| PROVIDED RECORDS |

>>

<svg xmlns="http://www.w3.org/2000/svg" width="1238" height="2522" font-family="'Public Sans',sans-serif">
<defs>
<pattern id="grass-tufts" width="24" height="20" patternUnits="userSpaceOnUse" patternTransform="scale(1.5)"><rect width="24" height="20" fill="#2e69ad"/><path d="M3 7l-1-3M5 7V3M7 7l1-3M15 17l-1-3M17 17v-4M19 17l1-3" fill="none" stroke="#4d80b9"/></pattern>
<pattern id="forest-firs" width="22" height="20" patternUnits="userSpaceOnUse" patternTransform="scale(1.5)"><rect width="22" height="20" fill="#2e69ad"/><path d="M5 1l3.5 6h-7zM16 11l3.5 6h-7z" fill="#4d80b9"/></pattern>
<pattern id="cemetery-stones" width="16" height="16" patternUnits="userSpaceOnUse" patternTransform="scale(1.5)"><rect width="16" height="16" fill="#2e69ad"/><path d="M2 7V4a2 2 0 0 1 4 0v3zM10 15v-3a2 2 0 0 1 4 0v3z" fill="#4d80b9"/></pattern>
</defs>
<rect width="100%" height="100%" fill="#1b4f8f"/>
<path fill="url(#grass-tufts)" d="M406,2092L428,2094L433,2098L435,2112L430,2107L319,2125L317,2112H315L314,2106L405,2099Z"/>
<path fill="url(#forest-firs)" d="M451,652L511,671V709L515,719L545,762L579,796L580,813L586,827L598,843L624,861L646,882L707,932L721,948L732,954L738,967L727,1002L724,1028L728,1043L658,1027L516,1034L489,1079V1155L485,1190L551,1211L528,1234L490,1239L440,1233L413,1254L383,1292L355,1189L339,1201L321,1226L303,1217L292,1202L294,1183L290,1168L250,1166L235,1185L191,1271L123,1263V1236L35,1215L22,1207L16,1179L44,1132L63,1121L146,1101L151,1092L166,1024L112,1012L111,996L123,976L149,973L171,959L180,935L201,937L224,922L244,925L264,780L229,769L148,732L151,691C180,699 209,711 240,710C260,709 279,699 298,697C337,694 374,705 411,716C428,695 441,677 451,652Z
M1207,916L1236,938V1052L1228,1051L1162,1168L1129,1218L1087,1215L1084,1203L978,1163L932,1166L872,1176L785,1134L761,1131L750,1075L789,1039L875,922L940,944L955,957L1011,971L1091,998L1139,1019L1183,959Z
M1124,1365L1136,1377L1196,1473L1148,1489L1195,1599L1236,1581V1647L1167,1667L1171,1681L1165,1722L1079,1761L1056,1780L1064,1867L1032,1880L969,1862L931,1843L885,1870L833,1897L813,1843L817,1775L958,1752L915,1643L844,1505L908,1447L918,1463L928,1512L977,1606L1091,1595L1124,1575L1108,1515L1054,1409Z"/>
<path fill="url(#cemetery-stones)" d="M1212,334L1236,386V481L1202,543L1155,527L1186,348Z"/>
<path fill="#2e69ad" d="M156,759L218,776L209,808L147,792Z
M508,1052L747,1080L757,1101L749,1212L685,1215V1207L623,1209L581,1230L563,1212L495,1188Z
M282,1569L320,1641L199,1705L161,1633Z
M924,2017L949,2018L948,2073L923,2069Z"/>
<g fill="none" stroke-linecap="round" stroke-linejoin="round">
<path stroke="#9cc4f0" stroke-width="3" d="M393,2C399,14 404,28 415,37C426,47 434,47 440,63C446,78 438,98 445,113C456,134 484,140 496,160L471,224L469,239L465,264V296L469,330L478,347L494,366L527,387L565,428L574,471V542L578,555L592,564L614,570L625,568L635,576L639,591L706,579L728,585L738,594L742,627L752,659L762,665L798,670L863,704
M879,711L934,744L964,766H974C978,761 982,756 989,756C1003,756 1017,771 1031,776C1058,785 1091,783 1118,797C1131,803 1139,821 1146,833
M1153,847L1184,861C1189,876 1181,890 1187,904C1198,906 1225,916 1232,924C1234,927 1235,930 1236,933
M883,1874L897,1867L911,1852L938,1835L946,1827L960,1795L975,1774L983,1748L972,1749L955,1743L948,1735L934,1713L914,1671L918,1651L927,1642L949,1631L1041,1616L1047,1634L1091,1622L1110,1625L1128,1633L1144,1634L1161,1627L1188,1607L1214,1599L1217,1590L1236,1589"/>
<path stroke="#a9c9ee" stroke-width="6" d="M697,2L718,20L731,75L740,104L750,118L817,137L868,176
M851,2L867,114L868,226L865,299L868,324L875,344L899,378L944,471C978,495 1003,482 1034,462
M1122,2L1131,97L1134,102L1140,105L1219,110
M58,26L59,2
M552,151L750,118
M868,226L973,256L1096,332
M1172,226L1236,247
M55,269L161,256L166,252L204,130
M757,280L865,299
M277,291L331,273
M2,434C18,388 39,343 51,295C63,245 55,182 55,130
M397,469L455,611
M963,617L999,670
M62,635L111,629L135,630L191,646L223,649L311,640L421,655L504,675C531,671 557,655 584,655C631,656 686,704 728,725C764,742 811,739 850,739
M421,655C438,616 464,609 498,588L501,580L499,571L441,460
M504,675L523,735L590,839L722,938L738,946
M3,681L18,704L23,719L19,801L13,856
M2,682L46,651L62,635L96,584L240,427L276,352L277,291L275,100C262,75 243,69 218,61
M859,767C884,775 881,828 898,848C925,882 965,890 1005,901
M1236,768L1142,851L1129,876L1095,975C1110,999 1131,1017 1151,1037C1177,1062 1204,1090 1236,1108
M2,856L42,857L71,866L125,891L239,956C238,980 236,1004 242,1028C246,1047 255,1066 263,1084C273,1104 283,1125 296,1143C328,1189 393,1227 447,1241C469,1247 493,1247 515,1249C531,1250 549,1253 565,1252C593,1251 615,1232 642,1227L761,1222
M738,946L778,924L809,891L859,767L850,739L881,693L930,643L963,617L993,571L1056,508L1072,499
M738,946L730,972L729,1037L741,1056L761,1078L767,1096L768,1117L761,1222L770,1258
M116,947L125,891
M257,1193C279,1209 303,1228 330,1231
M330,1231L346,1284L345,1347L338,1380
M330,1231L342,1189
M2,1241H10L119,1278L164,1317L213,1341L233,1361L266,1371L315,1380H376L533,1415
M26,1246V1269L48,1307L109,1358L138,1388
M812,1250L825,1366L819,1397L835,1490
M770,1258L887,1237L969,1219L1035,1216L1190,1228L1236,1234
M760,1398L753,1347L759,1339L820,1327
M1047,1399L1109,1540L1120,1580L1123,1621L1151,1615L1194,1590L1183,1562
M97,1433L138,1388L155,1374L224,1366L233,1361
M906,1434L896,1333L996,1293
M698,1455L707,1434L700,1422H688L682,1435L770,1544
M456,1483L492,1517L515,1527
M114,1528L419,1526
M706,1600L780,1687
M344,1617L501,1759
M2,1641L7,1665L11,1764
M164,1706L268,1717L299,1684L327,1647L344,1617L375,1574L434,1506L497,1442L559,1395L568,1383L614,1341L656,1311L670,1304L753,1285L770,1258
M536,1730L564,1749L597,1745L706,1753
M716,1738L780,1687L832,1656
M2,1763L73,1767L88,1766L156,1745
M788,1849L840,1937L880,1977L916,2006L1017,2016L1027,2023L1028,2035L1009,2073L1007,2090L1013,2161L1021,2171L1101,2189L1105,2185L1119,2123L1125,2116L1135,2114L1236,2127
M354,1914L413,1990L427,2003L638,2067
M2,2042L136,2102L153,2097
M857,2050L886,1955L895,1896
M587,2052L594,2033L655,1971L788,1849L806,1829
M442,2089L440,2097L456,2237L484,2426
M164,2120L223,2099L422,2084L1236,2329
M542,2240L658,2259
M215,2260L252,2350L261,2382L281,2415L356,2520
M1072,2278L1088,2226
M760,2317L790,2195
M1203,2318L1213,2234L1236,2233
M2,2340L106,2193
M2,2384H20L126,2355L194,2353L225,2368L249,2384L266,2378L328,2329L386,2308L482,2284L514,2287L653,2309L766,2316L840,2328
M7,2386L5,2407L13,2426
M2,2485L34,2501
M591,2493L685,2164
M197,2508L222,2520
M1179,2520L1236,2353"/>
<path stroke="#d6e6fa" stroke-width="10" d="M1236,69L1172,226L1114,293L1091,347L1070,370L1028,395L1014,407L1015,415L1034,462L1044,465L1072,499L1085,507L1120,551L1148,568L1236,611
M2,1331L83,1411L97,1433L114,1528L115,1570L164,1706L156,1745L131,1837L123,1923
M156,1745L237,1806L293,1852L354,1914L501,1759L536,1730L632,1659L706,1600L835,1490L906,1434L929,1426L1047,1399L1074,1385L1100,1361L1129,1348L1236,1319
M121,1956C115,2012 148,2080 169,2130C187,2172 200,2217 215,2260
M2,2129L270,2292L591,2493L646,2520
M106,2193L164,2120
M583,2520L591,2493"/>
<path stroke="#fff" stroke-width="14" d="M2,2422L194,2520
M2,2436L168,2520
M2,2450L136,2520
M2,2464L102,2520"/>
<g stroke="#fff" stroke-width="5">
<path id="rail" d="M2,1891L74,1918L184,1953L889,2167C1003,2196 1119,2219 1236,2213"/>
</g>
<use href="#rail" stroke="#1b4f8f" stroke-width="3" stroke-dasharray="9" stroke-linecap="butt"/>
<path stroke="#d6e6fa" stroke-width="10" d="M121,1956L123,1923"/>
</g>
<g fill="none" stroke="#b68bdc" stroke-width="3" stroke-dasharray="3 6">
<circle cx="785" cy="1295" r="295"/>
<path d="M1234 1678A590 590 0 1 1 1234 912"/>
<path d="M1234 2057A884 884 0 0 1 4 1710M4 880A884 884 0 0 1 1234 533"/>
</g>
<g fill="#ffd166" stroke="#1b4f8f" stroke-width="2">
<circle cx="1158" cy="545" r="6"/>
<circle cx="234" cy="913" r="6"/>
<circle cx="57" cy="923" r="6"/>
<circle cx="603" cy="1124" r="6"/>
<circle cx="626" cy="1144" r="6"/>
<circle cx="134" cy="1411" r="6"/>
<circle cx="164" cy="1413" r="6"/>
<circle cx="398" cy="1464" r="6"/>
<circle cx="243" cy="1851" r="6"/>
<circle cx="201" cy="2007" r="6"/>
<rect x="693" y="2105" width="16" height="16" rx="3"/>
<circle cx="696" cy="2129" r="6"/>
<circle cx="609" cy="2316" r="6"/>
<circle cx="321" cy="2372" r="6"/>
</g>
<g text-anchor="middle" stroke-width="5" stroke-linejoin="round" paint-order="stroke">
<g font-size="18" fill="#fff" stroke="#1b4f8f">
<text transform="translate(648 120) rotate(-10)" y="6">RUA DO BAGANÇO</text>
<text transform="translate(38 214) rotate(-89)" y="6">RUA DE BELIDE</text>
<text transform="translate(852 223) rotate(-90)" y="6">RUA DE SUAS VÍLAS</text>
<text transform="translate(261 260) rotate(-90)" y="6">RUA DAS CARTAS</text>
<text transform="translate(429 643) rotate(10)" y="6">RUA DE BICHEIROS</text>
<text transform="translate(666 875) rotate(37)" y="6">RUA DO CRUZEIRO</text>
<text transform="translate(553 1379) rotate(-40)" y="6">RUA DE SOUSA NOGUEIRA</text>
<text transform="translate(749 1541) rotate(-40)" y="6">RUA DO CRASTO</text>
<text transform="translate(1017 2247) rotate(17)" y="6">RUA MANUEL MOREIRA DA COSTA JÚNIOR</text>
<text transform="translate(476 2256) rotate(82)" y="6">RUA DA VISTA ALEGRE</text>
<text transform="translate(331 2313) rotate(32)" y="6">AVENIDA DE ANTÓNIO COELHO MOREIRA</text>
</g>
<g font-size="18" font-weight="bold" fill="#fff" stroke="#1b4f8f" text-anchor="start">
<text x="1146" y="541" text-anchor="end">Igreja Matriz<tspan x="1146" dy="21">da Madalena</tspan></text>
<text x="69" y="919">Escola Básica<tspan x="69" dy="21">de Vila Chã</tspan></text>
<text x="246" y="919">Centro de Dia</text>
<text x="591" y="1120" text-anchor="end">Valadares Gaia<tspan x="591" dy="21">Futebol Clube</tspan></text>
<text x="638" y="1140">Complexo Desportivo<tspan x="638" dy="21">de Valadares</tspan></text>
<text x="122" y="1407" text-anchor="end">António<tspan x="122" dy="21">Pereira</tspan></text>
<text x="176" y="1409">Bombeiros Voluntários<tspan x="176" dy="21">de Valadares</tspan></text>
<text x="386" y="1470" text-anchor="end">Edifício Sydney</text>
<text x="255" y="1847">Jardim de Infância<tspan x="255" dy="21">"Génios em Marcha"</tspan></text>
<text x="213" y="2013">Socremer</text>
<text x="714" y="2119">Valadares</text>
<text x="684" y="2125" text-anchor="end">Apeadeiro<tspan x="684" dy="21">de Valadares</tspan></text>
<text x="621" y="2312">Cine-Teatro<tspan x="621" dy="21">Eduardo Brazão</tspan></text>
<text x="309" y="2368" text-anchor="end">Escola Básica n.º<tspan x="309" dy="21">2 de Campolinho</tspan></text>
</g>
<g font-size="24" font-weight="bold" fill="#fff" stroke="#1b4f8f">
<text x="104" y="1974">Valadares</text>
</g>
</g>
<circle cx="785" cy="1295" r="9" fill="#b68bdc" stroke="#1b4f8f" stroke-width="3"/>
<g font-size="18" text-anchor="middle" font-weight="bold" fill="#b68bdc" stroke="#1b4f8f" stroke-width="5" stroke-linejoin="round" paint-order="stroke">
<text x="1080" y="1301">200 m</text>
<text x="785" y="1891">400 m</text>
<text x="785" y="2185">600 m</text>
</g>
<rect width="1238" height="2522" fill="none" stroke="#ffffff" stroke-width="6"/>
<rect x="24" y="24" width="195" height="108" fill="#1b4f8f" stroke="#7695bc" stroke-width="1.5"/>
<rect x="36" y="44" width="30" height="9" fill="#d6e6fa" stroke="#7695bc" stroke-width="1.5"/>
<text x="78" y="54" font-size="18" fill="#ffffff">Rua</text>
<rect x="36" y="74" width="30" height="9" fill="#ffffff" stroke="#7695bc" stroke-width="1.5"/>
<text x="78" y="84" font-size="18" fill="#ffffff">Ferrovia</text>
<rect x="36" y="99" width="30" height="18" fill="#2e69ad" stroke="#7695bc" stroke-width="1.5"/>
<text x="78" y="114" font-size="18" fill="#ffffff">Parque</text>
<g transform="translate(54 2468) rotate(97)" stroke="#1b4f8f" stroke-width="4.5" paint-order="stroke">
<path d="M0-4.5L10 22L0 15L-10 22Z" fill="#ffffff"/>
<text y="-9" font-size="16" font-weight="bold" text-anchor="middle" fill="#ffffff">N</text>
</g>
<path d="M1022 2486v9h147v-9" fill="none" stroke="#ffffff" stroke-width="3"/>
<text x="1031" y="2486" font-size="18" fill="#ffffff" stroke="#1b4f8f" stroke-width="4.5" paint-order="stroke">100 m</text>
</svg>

<<

| WORK TO BE COMPLETED |
After locating the line with "M421,655C438,616 464,609 498,588L501,580L499,571L441,460" in the material above, return it and each line after it exactly, ending at the line with "M760,2317L790,2195".

| EXERCISE RESULT |
M421,655C438,616 464,609 498,588L501,580L499,571L441,460
M504,675L523,735L590,839L722,938L738,946
M3,681L18,704L23,719L19,801L13,856
M2,682L46,651L62,635L96,584L240,427L276,352L277,291L275,100C262,75 243,69 218,61
M859,767C884,775 881,828 898,848C925,882 965,890 1005,901
M1236,768L1142,851L1129,876L1095,975C1110,999 1131,1017 1151,1037C1177,1062 1204,1090 1236,1108
M2,856L42,857L71,866L125,891L239,956C238,980 236,1004 242,1028C246,1047 255,1066 263,1084C273,1104 283,1125 296,1143C328,1189 393,1227 447,1241C469,1247 493,1247 515,1249C531,1250 549,1253 565,1252C593,1251 615,1232 642,1227L761,1222
M738,946L778,924L809,891L859,767L850,739L881,693L930,643L963,617L993,571L1056,508L1072,499
M738,946L730,972L729,1037L741,1056L761,1078L767,1096L768,1117L761,1222L770,1258
M116,947L125,891
M257,1193C279,1209 303,1228 330,1231
M330,1231L346,1284L345,1347L338,1380
M330,1231L342,1189
M2,1241H10L119,1278L164,1317L213,1341L233,1361L266,1371L315,1380H376L533,1415
M26,1246V1269L48,1307L109,1358L138,1388
M812,1250L825,1366L819,1397L835,1490
M770,1258L887,1237L969,1219L1035,1216L1190,1228L1236,1234
M760,1398L753,1347L759,1339L820,1327
M1047,1399L1109,1540L1120,1580L1123,1621L1151,1615L1194,1590L1183,1562
M97,1433L138,1388L155,1374L224,1366L233,1361
M906,1434L896,1333L996,1293
M698,1455L707,1434L700,1422H688L682,1435L770,1544
M456,1483L492,1517L515,1527
M114,1528L419,1526
M706,1600L780,1687
M344,1617L501,1759
M2,1641L7,1665L11,1764
M164,1706L268,1717L299,1684L327,1647L344,1617L375,1574L434,1506L497,1442L559,1395L568,1383L614,1341L656,1311L670,1304L753,1285L770,1258
M536,1730L564,1749L597,1745L706,1753
M716,1738L780,1687L832,1656
M2,1763L73,1767L88,1766L156,1745
M788,1849L840,1937L880,1977L916,2006L1017,2016L1027,2023L1028,2035L1009,2073L1007,2090L1013,2161L1021,2171L1101,2189L1105,2185L1119,2123L1125,2116L1135,2114L1236,2127
M354,1914L413,1990L427,2003L638,2067
M2,2042L136,2102L153,2097
M857,2050L886,1955L895,1896
M587,2052L594,2033L655,1971L788,1849L806,1829
M442,2089L440,2097L456,2237L484,2426
M164,2120L223,2099L422,2084L1236,2329
M542,2240L658,2259
M215,2260L252,2350L261,2382L281,2415L356,2520
M1072,2278L1088,2226
M760,2317L790,2195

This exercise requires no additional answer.